Principal Investigator: Archer, Professor AJ
Other Investigators:
Researcher Co-Investigators:
Project Partners:
Department: Mathematical Sciences
Organisation: Loughborough University
Scheme: Standard Research
Starts: 21 August 2017 Ends: 28 July 2021 Value (£): 293,504
EPSRC Research Topic Classifications:
Complex fluids & soft solids Mathematical Analysis
EPSRC Industrial Sector Classifications:
No relevance to Underpinning Sectors
Related Grants:
EP/P015611/1
Panel History:
Panel DatePanel NameOutcome
07 Dec 2016 EPSRC Physical Sciences - December 2016 Announced
Summary on Grant Application Form
Crystals are formed from ordered arrangements of atoms with rotation and translation symmetries, i.e. rotating or shifting the crystal by certain specific values leaves the crystal looking unchanged. However, some rather striking materials, named quasicrystals (QCs), were discovered in 1982, later attracting the Nobel Prize for Chemistry in 2011. These lack the translation symmetries of crystals and yet they have rotation symmetry on average. Quasicrystals are usually formed from metallic alloys made from at least two types of atoms and hundreds of examples have been discovered.

Crystallisation is not limited to atoms, and quasicrystals formed from micellar copolymers, dendrimers or other particles have been discovered recently. Polymers are string-like molecules and copolymers are polymers that are made of two or more chemically different types of polymers that are bonded together. The micelles are formed from (for example) dendrimers which comprise a hydrophobic polymer core surrounded by a corona of hydrophilic polymer. Dendrimers are polymeric molecules made by joining branched polymers in successive layers, in a tree-like structure. The main theoretical approach to investigating the formation and stability of soft-matter quasicrystals involves minimising an appropriate free energy, but the principle(s) underlying their stability are only beginning to be understood.

One central idea of this proposal is to bring ideas and insights from the mathematics of pattern formation and nonlinear dynamics to bear on this physical problem.
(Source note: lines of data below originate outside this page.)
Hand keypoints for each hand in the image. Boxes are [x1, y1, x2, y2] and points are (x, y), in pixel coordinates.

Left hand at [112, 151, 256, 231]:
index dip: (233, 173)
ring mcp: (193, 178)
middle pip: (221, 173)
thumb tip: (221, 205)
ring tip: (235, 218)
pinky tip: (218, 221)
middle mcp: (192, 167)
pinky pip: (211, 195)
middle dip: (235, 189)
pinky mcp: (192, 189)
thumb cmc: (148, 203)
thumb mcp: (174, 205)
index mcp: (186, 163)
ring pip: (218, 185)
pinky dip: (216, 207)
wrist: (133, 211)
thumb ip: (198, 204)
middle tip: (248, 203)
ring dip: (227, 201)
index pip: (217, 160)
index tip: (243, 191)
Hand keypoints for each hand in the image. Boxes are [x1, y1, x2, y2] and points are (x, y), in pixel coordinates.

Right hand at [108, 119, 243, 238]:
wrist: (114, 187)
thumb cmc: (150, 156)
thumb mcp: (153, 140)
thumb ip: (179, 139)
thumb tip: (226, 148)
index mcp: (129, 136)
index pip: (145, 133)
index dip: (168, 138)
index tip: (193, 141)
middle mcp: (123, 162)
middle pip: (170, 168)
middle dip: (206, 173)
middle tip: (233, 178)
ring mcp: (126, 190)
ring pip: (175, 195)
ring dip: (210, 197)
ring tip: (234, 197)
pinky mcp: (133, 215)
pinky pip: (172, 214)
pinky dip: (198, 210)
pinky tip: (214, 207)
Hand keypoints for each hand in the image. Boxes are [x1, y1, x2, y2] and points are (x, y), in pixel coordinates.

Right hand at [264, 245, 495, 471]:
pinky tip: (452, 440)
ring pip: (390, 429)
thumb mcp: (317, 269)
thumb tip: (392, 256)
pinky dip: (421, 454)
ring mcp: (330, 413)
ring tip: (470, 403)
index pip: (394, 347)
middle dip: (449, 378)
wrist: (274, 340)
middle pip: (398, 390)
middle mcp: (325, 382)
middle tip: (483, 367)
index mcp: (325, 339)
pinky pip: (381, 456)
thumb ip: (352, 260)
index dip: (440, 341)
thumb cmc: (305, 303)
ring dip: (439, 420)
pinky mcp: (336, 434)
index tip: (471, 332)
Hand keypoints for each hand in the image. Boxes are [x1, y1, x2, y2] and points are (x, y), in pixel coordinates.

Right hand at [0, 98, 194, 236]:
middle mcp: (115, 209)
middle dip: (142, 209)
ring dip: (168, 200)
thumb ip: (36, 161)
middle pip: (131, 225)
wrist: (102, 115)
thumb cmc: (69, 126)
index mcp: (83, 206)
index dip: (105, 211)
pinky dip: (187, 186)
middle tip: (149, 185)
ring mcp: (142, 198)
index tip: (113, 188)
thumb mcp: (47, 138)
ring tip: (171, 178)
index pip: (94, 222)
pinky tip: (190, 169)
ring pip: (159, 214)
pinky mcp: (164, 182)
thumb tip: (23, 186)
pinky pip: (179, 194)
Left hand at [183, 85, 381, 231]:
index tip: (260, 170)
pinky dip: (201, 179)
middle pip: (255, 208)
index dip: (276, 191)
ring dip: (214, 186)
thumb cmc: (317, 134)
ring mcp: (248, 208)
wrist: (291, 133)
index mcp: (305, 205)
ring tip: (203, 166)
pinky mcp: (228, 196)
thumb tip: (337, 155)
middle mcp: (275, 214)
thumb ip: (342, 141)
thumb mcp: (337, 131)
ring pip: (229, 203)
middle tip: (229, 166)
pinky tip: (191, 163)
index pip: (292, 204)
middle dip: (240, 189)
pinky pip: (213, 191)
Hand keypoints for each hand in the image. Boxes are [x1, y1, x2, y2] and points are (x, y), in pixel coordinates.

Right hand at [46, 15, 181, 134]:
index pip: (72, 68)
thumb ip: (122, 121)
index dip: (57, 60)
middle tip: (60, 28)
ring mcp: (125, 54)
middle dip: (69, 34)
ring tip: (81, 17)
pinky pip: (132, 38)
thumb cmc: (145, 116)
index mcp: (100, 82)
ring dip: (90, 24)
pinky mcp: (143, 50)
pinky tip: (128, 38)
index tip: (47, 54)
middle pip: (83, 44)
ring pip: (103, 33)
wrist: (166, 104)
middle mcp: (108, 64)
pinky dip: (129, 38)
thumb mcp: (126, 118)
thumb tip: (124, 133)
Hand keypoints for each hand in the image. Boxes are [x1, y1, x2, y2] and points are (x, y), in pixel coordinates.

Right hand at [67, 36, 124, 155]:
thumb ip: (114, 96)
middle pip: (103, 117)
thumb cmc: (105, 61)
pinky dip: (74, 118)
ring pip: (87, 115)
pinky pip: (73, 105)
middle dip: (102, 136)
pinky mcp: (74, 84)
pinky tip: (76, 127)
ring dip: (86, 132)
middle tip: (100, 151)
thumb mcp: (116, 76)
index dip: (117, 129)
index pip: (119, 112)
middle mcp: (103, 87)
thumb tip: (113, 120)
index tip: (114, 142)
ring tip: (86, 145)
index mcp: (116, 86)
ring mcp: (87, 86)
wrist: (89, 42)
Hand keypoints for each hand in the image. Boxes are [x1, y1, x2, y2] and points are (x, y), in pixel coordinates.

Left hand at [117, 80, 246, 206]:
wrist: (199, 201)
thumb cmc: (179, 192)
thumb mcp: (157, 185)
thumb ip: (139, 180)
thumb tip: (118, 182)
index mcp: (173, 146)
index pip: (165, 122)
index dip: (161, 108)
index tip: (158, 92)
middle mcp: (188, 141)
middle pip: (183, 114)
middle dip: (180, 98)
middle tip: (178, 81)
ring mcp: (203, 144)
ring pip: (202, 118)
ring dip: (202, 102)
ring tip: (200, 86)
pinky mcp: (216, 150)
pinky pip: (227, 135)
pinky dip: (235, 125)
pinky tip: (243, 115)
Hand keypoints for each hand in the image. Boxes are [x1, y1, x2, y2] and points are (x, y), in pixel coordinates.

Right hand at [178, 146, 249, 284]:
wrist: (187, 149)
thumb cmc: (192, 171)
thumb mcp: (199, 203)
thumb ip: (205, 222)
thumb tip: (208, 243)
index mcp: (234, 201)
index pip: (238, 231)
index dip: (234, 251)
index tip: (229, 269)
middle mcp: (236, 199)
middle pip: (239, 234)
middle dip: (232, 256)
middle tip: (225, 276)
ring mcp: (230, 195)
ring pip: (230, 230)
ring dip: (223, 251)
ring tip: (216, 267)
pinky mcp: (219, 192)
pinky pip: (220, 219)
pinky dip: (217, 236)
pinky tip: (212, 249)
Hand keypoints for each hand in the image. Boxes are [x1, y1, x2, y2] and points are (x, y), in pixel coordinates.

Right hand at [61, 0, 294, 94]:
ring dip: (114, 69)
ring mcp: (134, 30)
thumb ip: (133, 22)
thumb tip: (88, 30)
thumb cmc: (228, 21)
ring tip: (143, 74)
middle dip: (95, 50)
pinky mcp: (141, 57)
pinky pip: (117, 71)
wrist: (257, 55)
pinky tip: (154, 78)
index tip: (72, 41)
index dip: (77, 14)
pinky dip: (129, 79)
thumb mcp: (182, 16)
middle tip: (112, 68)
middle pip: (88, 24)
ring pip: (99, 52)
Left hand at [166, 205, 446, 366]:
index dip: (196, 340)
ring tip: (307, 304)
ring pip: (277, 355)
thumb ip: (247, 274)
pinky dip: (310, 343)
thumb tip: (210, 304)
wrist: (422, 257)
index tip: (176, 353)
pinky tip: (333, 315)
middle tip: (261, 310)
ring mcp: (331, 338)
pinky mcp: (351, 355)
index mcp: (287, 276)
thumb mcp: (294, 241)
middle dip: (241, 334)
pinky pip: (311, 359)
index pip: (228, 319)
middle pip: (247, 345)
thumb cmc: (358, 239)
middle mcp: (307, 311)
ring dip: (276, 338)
Patterns with quasicrystalline structure, or quasipatterns, were discovered in Faraday wave experiments in the 1990s. In these experiments, a tray of liquid is subjected to vertical vibrations. If the forcing is strong enough, the flat surface of the liquid becomes unstable and a pattern or quasipattern of standing waves is formed. Recent progress in understanding the formation mechanism for quasipatterns has confirmed the key ingredient is the nonlinear interaction of waves with two different wavelengths.

Starting from the effective interaction potential between dendrimers, and the statistical physics of many interacting particles, we will link to pattern formation via two intermediate theoretical frameworks, each representing an increase in degree of level of detail - i.e. in coarse graining. These are Dynamical Density Functional Theory and Phase Field Crystal Partial Differential Equations. The first of these is a theory for the average density of particles, and can be derived from the interaction potential between the dendrimers; the second is a simplification of the first, and is directly amenable to techniques from pattern formation theory. Each step in this process involves approximations and simplifications, but the approximations can be controlled and the simplifications can be tested.

Having worked out from pattern formation theory the ingredients for forming and stabilising QCs, we can go back through the simplifications and bring the new insights into the design principles for dendrimers that are likely to produce QCs.